ACTIVITY » Please lay out the records as a Markdown table with the columns "Row" and "Line text", starting with the first line of the records and going on through the line that contains "The pressure is 46". Number each line in order and leave out any blank lines.

Saved records »
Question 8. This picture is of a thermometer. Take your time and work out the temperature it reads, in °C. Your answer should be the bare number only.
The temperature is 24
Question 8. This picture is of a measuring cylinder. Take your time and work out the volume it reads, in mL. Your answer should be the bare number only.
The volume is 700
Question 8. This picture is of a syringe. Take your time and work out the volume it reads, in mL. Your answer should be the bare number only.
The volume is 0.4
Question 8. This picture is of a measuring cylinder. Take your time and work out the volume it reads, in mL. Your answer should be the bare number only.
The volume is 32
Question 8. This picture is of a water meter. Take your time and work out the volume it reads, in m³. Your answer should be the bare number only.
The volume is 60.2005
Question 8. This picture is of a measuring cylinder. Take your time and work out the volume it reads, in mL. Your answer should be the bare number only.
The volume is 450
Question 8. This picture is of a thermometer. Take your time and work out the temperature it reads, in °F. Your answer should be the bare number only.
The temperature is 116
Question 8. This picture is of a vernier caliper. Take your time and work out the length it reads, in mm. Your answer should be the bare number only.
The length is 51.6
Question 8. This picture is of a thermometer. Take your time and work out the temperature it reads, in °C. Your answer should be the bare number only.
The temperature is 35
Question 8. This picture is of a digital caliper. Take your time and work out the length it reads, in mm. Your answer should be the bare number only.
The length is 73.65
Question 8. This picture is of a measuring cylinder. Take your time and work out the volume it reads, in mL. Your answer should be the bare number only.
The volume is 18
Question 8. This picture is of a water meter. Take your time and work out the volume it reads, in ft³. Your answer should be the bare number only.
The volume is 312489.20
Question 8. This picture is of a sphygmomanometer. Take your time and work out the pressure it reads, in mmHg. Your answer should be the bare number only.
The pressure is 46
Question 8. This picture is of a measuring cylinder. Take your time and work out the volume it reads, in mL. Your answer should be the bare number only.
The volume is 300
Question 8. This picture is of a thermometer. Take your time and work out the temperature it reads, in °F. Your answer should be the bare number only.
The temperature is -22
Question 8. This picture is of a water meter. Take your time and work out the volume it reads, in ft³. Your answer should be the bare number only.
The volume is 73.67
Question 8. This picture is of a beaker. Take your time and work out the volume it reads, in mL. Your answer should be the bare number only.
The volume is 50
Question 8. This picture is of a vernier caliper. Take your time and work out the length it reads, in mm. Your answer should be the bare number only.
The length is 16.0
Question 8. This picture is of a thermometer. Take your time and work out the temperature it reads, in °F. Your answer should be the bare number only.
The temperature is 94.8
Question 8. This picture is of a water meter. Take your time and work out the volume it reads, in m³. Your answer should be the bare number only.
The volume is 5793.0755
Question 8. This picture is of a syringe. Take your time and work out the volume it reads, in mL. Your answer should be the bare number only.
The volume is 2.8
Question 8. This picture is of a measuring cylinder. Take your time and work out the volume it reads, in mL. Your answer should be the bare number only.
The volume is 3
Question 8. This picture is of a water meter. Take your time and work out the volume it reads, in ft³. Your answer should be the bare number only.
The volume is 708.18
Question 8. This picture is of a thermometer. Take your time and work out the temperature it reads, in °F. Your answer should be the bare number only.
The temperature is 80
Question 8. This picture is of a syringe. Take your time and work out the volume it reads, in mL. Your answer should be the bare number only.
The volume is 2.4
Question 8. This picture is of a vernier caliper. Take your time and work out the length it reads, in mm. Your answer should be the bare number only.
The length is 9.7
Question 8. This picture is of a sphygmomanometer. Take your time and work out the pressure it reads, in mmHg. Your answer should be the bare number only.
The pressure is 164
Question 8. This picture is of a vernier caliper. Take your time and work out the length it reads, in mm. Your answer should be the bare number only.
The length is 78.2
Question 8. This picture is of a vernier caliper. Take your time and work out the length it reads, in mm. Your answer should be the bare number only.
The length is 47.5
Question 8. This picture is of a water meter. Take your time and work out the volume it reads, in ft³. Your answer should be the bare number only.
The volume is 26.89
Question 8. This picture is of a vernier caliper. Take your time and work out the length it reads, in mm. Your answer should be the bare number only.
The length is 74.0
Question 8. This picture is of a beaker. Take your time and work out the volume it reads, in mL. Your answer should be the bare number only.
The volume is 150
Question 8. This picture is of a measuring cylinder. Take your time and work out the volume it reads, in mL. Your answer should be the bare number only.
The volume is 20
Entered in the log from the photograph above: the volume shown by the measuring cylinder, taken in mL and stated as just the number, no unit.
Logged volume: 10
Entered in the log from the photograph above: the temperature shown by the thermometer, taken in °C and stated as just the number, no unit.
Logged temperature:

ANSWER TO THE PROBLEM »
| Row | Line text |
|---|---|
| 1 | Question 8. This picture is of a thermometer. Take your time and work out the temperature it reads, in °C. Your answer should be the bare number only. |
| 2 | The temperature is 24 |
| 3 | Question 8. This picture is of a measuring cylinder. Take your time and work out the volume it reads, in mL. Your answer should be the bare number only. |
| 4 | The volume is 700 |
| 5 | Question 8. This picture is of a syringe. Take your time and work out the volume it reads, in mL. Your answer should be the bare number only. |
| 6 | The volume is 0.4 |
| 7 | Question 8. This picture is of a measuring cylinder. Take your time and work out the volume it reads, in mL. Your answer should be the bare number only. |
| 8 | The volume is 32 |
| 9 | Question 8. This picture is of a water meter. Take your time and work out the volume it reads, in m³. Your answer should be the bare number only. |
| 10 | The volume is 60.2005 |
| 11 | Question 8. This picture is of a measuring cylinder. Take your time and work out the volume it reads, in mL. Your answer should be the bare number only. |
| 12 | The volume is 450 |
| 13 | Question 8. This picture is of a thermometer. Take your time and work out the temperature it reads, in °F. Your answer should be the bare number only. |
| 14 | The temperature is 116 |
| 15 | Question 8. This picture is of a vernier caliper. Take your time and work out the length it reads, in mm. Your answer should be the bare number only. |
| 16 | The length is 51.6 |
| 17 | Question 8. This picture is of a thermometer. Take your time and work out the temperature it reads, in °C. Your answer should be the bare number only. |
| 18 | The temperature is 35 |
| 19 | Question 8. This picture is of a digital caliper. Take your time and work out the length it reads, in mm. Your answer should be the bare number only. |
| 20 | The length is 73.65 |
| 21 | Question 8. This picture is of a measuring cylinder. Take your time and work out the volume it reads, in mL. Your answer should be the bare number only. |
| 22 | The volume is 18 |
| 23 | Question 8. This picture is of a water meter. Take your time and work out the volume it reads, in ft³. Your answer should be the bare number only. |
| 24 | The volume is 312489.20 |
| 25 | Question 8. This picture is of a sphygmomanometer. Take your time and work out the pressure it reads, in mmHg. Your answer should be the bare number only. |
| 26 | The pressure is 46 |